Incluso tras la publicación de su libro (bien pronto traducido a varias lenguas), Turi continuó siendo lo que siempre había sido. Igual que otros autores —y entre ellos incluso alguno verdaderamente grande, como Alce Negro—, pertenece a ese tipo de escritores que, para expresarse, necesita, por lo menos en parte, de la voz y la pluma de otro, que les escucha y graba.

Turi sabía escribir y de hecho escribió él mismo su libro, interrumpiéndose sin embargo cada tanto para pedirle consejos y sugerencias a Emilie Demant, para explicarle algo que no conseguía decir con la suficiente claridad o ponerse —cuando se le cansaba la mano de escribir— simplemente a hablar y a evocar, lo que probablemente le gustaba bastante más.

Emilie Demant era una amiga inteligente y una estudiosa libre de arrogancias culturales, que sabía afrontar con humildad ese papel mayéutico y subalterno, sin dejarse tentar por la asunción en primera persona del papel de escritora ni condescender al pastiche, sino deseosa de hacer de comadrona a un escritor. Estas obras casi intermedias entre la literatura oral y la escrita, de las que nuestro siglo y también nuestros años han atesorado una rica experiencia, constituyen un capítulo fascinante de la historia del individuo que descubre en él una pluralidad de almas. Knud Rasmussen, hijo de un misionero danés y de una mujer esquimal y pionero de la cultura groenlandesa, cuando habla, en sus libros, de los esquimales dice a veces «nosotros» y a veces «ellos».

Turi carece de dudas de ese tipo, puesto que no le interesa la psicología sino la epicidad de lo real, donde las cosas simplemente son. Es un homérido y, como para todos los homéridos y para el mismo Homero, no tiene sentido preguntarse qué es lo que cree, qué dioses venera y qué dioses considera fábulas o cuál es su opinión. Lo mismo que en los encantadores dibujos que esbozaba para explicarle mejor a Emilie Demant las escenas que le contaba, también en su relato está la iglesia, con su cruz, y están los espíritus elementales que hacen guiños detrás de la iglesia; representa con la misma imparcial objetividad las astucias de los campesinos en perjuicio de los nómadas que las costumbres de los gigantes, los Stallos, o de los demonios, Uldas, que viven bajo tierra.

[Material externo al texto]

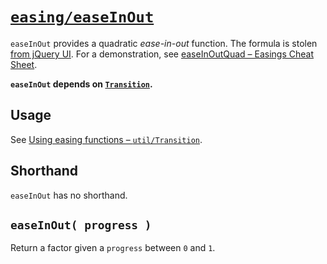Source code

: # [`easing/easeInOut`](../../src/easing/01-easeInOut.js)

`easeInOut` provides a quadratic *ease-in-out* function. The formula is stolen [from jQuery UI](https://github.com/jquery/jquery-ui/blob/master/ui/effect.js#L1559). For a demonstration, see [easeInOutQuad – Easings Cheat Sheet](http://easings.net/en#easeInOutQuad).

**`easeInOut` depends on [`Transition`](../util/03-Transition.md).**



## Usage

See [Using easing functions – `util/Transition`](../util/03-Transition.md#using-easing-functions).



## Shorthand

`easeInOut` has no shorthand.



## `easeInOut( progress )`

Return a factor given a `progress` between `0` and `1`.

El suyo es el arte épico de nombrar las cosas, con absoluta inocencia: las mujeres que paren de pie o de rodillas, las ropas mojadas que hielan el sexo o el cuerpo entero, agarrotándolo como una estatua fúnebre, el lobo tan destructor como el fuego, el oso que copula con una muchacha que luego da a luz a un lapón de manos terminadas en garras, las sutilezas de las leyes que para los lapones, sus víctimas, representan una costra de niebla incomprensible, pero que él demuestra comprender bastante bien, los vados de los ríos que atraviesan los grandes rebaños de renos, la hilera de muertos que vuelan por el aire pero muy bajos, haciendo cimbrearse y susurrar a los arbustos, la noche de verano, el verde de la primavera que embriaga a los renos, oscuras historias de ritos o de juegos crueles, el dolor de los animales siempre acosados y exterminados, o escenas cómicas como la del lapón que quiere casarse y que, cuando el sacerdote le enseña la fórmula matrimonial que tiene que repetir, se enoja porque se cree que es el pastor el que quiere casarse con su novia.